Chapter 3: DSA Selection Sort
DSA Selection Sort – Let’s learn this together like I’m sitting next to you with a whiteboard, explaining slowly, step-by-step, with lots of visuals in words, real examples, and honest comments about when it’s actually useful.
What is Selection Sort?
Selection Sort is one of the simplest sorting algorithms — just like Bubble Sort.
Its main idea is very intuitive:
In every step, find the smallest element from the unsorted part of the array and swap it with the first unsorted position.

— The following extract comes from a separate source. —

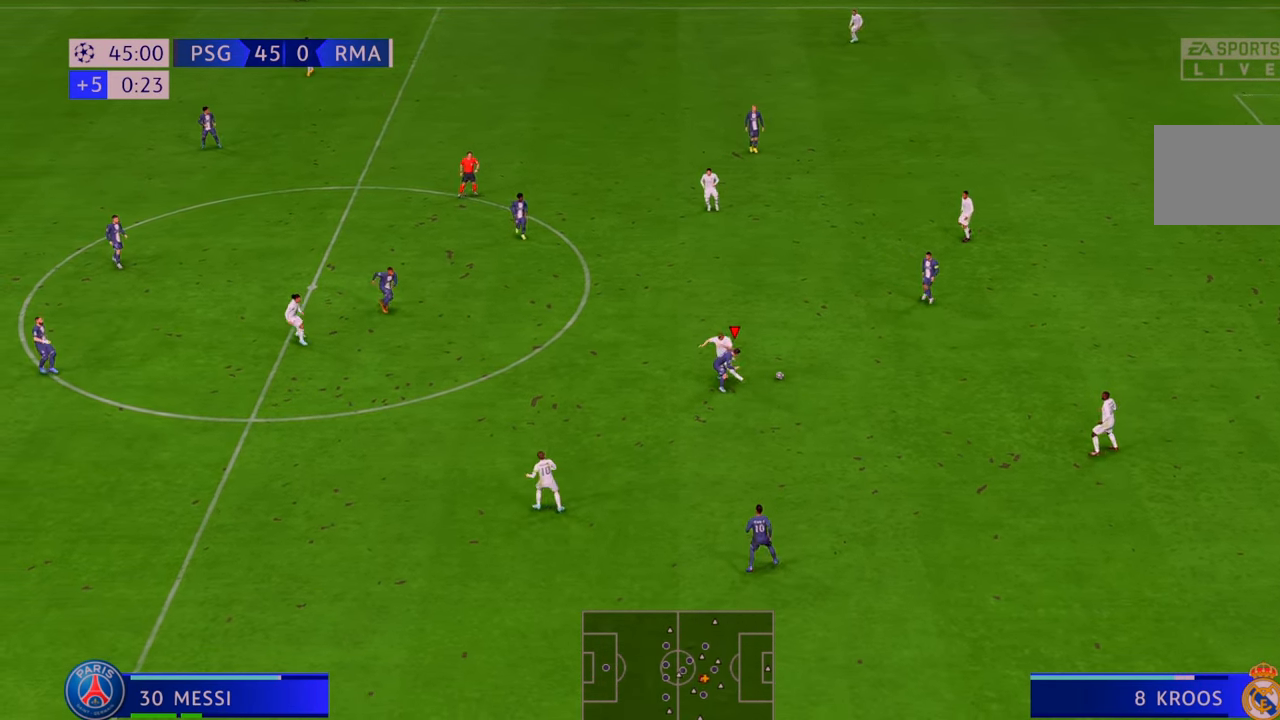
{"buttons": ["R2"], "left_stick": "right", "right_stick": "center", "events": [[67, "left_stick", "up-right"], [233, "left_stick", "right"]]}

It’s called Selection Sort because in each pass we select the smallest (or largest) remaining element and put it in its correct position.
Think of it like this real-life analogy:
You have a row of students standing in random height order. You want to arrange them from shortest to tallest.
You do this:
- Look at all students → find the shortest one
- Ask that shortest student to come stand at position 1
- Now ignore position 1 → look at the remaining students → find the shortest among them
- Put that person in position 2
- Repeat until everyone is in correct position
That’s exactly how Selection Sort works!
Step-by-step example
Array: [64, 25, 12, 22, 11]
Goal: [11, 12, 22, 25, 64]
Pass 1 Find the smallest element in the whole array Smallest = 11 (at index 4)
Swap it with the first position (index 0)
After Pass 1: [11, 25, 12, 22, 64] ↑ sorted part
Pass 2 Now look only in the unsorted part: [25, 12, 22, 64] Smallest = 12 (at index 2)
Swap with the first unsorted position (index 1)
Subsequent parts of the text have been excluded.